1. The Menace of the New Democracy

2. The Escape of the "New" and the Old Wealth

3. Inequity and Inequality

4. The Cult of Efficiency and Party Finance

5. The Dominance of the Politician

Part II
Renovation and Reform

6. Obstacles to Reform

7. The Experts and the Instruments of Reform

8. The Main Lines of Reform

9. The Breakthrough

10. The Nature of the Achievement and the Anomaly of Party Finance

Notes

Selected Bibliography

Index

Description

The Money Machines advances the provocative thesis that the mechanisms for financing state and local government in the Northern United States from 1860 to 1920 were deeply enmeshed with those financing the extralegal—often illegal—activities of the major political parties, complicating reform or change mandated by the post-Civil War breakdown of the North's legal fiscal machinery.

Few reformers then recognized the interdependence of government and the party money machines; fewer still acknowledged the effectiveness or social value of the extralegal machines. On the contrary, basic fiscal reform in this period was characterized by attempts to exorcise "politics" in any form, which in turn provoked counteraction from politicians whose organizations had the same need for efficient, reliable revenue systems as did governments.

Dr. Yearley demonstrates the failure of the established legal money machines to cope with the demands of postwar governments facing industrialization and urbanization. He characterizes the revolt of old and new middle classes against fiscal inequity and inefficiency and shows how much of the North's new wealth escaped taxation altogether while much of its old wealth similarly went into hiding. Because of its forbidding complexities, tax reform was sustained by a small group of experts from the middle class, whose sincerity and competence were unquestionable, but whose reformism evidenced the peculiar views and prejudices of their class.

Here, therefore, the graft-grabbing politician is presented in a fresh light.
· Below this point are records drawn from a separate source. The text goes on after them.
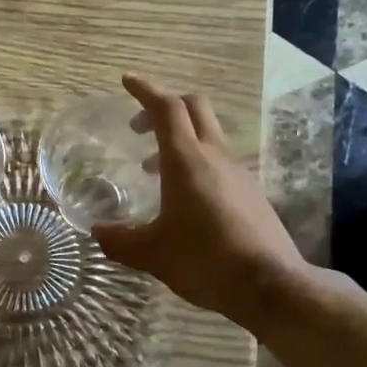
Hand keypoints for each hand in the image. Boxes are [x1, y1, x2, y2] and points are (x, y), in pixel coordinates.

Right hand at [92, 75, 325, 329]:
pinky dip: (196, 164)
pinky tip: (183, 200)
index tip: (126, 81)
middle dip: (164, 106)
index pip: (166, 108)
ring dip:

In his efforts to maintain his sources of revenue and power, he emerges as a vital instrument of mass democracy, of the new politics of the ever-growing urban lower classes as well as their principal source of government welfare or support.

The author reevaluates the Gilded Age politician in several important ways, principally regarding his power relationship to the business communities and his ability to perform his job well despite middle class disdain and continual allegations of fraud and incompetence. Further, Dr. Yearley shows that often politicians were ahead of reformers in their fiscal thinking in recognizing and utilizing taxation of income rather than of property.

The volume considers in some depth several individual reformers, revealing them to be, among other things, prototypes of present academic experts used by government to manage problems too complex for laymen. The book then proceeds to explain essential changes made in local fiscal systems and which of these were to be the most effective, explanations that are of particular interest in view of the continuing crises in state and local financing today.

Clifton K. Yearley is Professor of History and Director of Graduate Studies in History at State University of New York at Buffalo. His principal fields are American political economy and comparative urban history. He has taught previously at the Johns Hopkins University, the University of Delaware, the University of Florida, the University of Rome, and the University of Bologna.

Professor Yearley has authored three books, a monograph, and more than thirty articles in national magazines and scholarly journals. He has received numerous fellowships and grants, including a Fulbright lectureship in Italy during 1963-64 and a John Simon Guggenheim Fellowship for 1970-71.